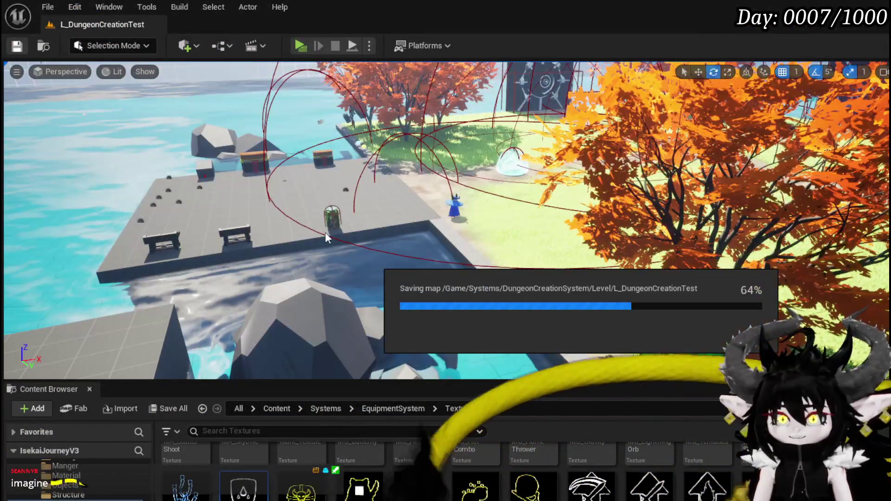
# In BP_ThirdPersonCharacter's EventGraph, follow the End Block and Branch wiring toward the SET node.
pyautogui.press('alt+Tab')
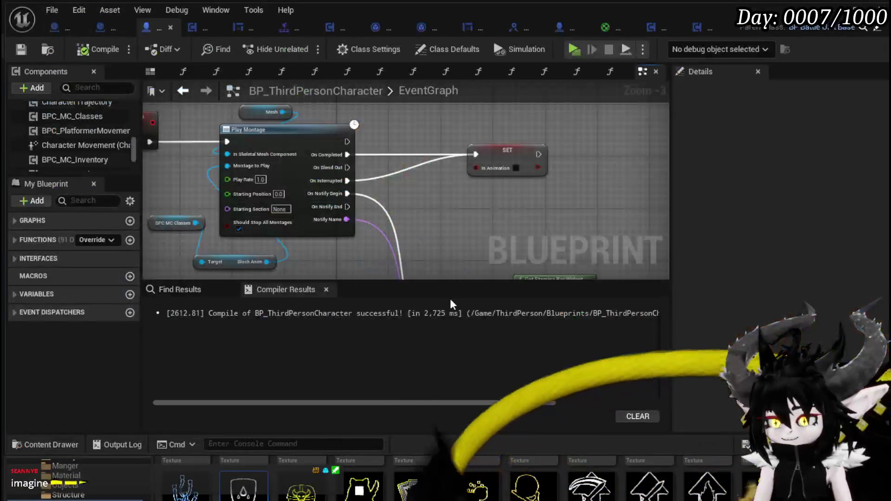
pyautogui.scroll(-2, 433, 233)
pyautogui.scroll(2, 382, 161)
pyautogui.moveTo(336, 221); pyautogui.dragTo(303, 173)
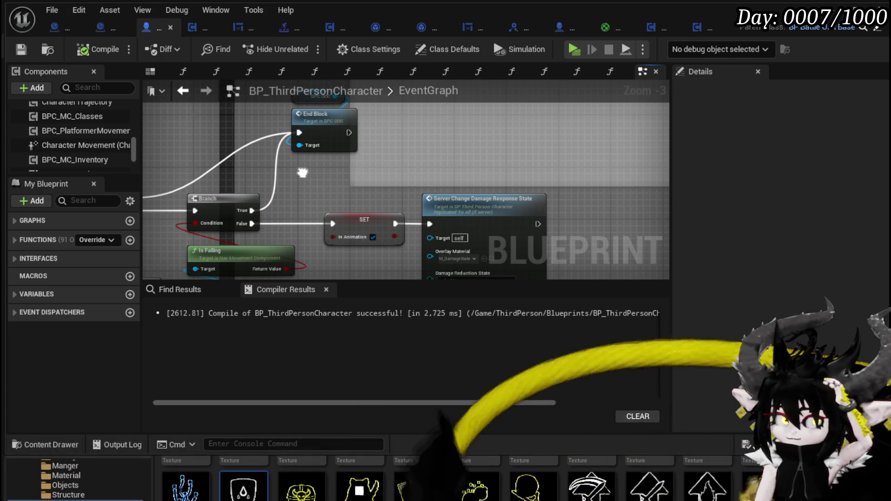
pyautogui.moveTo(303, 173); pyautogui.dragTo(372, 193)
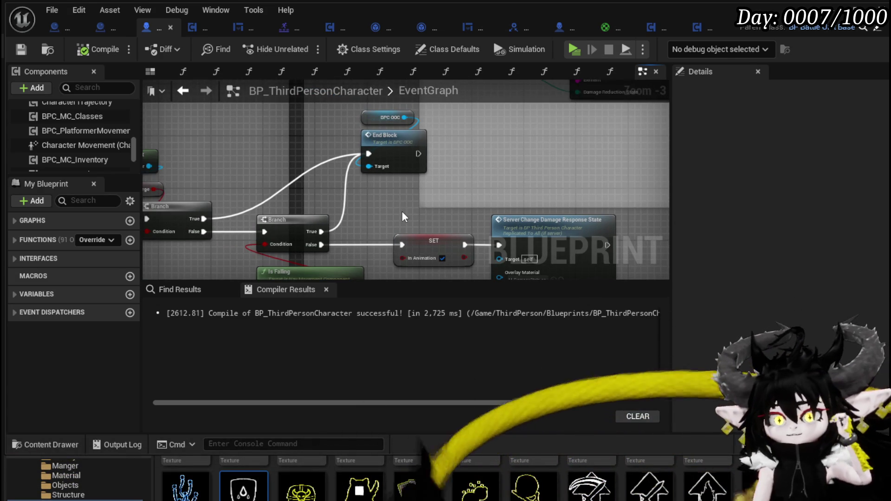
pyautogui.scroll(-6, 398, 210)
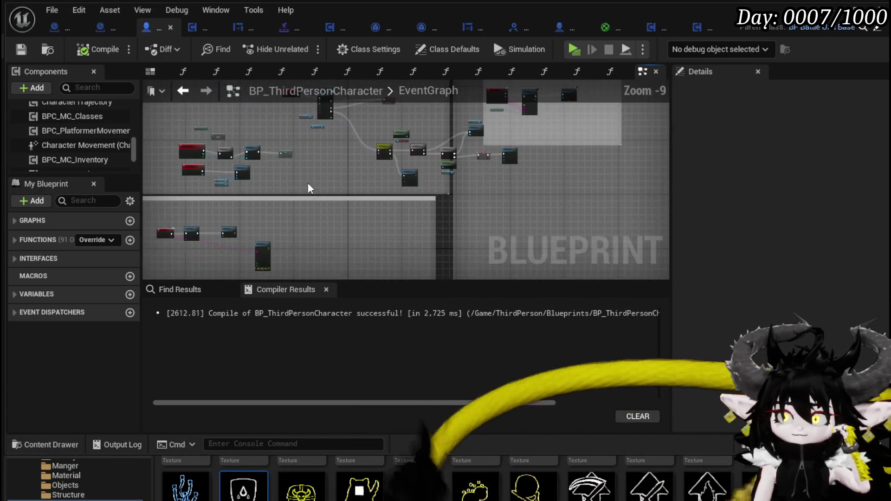
pyautogui.moveTo(330, 183); pyautogui.dragTo(447, 203)
pyautogui.scroll(8, 447, 204)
━━━━━━━━━━━━━━━━━━━━
* **Exercise objective**
Would you repeat each line of the listing exactly, skipping any picture?

* **Solution for this problem**
# In BP_ThirdPersonCharacter's EventGraph, follow the End Block and Branch wiring toward the SET node.
pyautogui.press('alt+Tab')
pyautogui.scroll(-2, 433, 233)
pyautogui.scroll(2, 382, 161)
pyautogui.moveTo(336, 221); pyautogui.dragTo(303, 173)
pyautogui.moveTo(303, 173); pyautogui.dragTo(372, 193)
pyautogui.scroll(-6, 398, 210)
pyautogui.moveTo(330, 183); pyautogui.dragTo(447, 203)
pyautogui.scroll(8, 447, 204)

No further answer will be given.